BRIEF: Set each record down exactly, excluding all images.

[DATA EXTRACT — start]

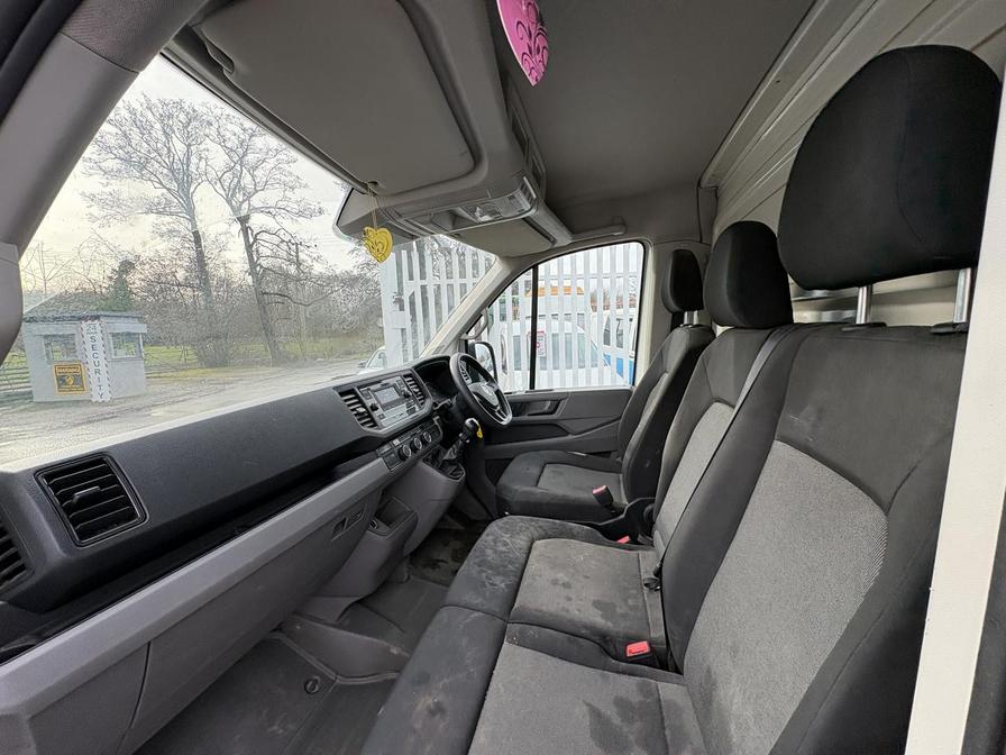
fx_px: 407
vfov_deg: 85.7
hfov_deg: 102.1
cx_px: 503
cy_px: 378
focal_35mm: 14
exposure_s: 1/266
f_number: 2.2
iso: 50
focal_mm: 2.22
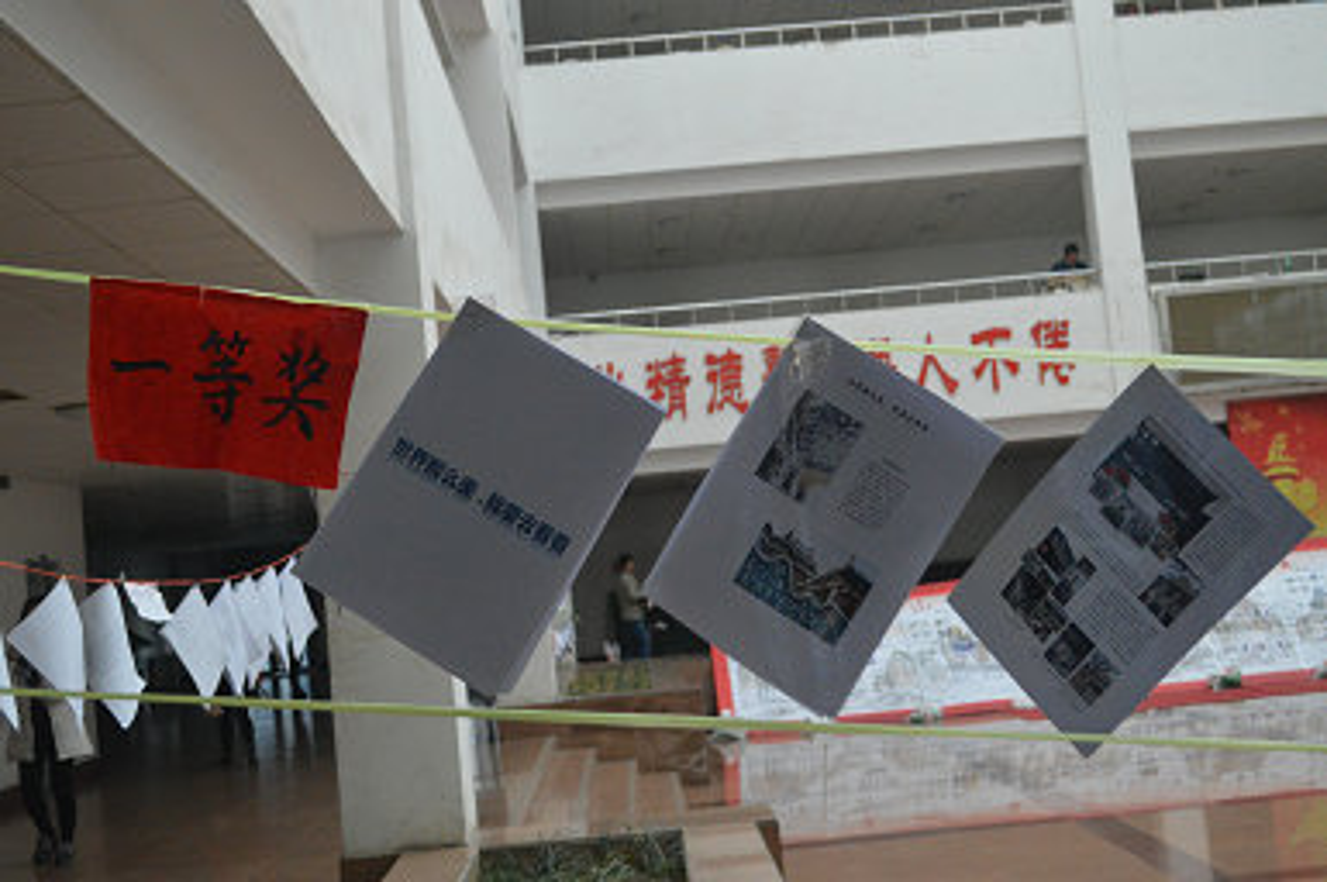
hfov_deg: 41.1
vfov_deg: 28.0
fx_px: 1768
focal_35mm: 48
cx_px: 664
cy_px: 441
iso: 2500
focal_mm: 32
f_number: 4.8
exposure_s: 1/500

[DATA EXTRACT — finish]

SOLUTION:
fx_px: 407
vfov_deg: 85.7
hfov_deg: 102.1
cx_px: 503
cy_px: 378
focal_35mm: 14
exposure_s: 1/266
f_number: 2.2
iso: 50
focal_mm: 2.22
hfov_deg: 41.1
vfov_deg: 28.0
fx_px: 1768
focal_35mm: 48
cx_px: 664
cy_px: 441
iso: 2500
focal_mm: 32
f_number: 4.8
exposure_s: 1/500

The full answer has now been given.